Given information =
==================================================

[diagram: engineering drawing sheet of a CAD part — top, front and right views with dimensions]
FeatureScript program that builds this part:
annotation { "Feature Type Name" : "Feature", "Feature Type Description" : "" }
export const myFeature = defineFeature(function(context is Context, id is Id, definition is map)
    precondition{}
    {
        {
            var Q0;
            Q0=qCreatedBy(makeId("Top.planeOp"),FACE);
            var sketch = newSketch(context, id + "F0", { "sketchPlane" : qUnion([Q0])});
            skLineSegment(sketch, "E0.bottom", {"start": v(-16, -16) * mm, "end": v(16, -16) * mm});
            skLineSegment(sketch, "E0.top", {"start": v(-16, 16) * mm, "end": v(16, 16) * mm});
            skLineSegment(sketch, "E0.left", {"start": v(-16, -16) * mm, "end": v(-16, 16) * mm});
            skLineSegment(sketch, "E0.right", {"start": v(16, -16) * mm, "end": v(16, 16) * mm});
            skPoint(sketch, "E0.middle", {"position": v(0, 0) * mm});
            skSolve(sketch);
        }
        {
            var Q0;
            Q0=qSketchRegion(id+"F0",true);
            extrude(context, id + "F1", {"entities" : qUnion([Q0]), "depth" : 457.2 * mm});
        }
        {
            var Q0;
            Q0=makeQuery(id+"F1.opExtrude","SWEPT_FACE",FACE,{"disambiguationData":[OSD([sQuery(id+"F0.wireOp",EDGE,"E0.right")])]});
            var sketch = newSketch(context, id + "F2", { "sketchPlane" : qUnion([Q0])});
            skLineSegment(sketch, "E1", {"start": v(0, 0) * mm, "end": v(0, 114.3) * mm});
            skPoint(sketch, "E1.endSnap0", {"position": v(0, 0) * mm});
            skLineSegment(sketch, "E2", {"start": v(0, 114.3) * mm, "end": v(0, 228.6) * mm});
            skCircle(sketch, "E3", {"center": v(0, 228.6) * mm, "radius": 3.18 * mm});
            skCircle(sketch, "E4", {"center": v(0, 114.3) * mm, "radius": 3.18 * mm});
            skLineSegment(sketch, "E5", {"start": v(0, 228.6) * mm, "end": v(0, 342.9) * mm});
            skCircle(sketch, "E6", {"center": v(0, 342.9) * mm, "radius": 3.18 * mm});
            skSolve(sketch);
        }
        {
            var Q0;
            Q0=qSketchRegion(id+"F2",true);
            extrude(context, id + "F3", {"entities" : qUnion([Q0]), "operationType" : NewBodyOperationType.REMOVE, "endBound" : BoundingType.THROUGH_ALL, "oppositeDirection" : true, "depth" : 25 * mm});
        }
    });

==================================================

From the records above, collect every line that contains the string "newSketch". Case counts.

Written response =
            var sketch = newSketch(context, id + "F0", { "sketchPlane" : qUnion([Q0])});
            var sketch = newSketch(context, id + "F2", { "sketchPlane" : qUnion([Q0])});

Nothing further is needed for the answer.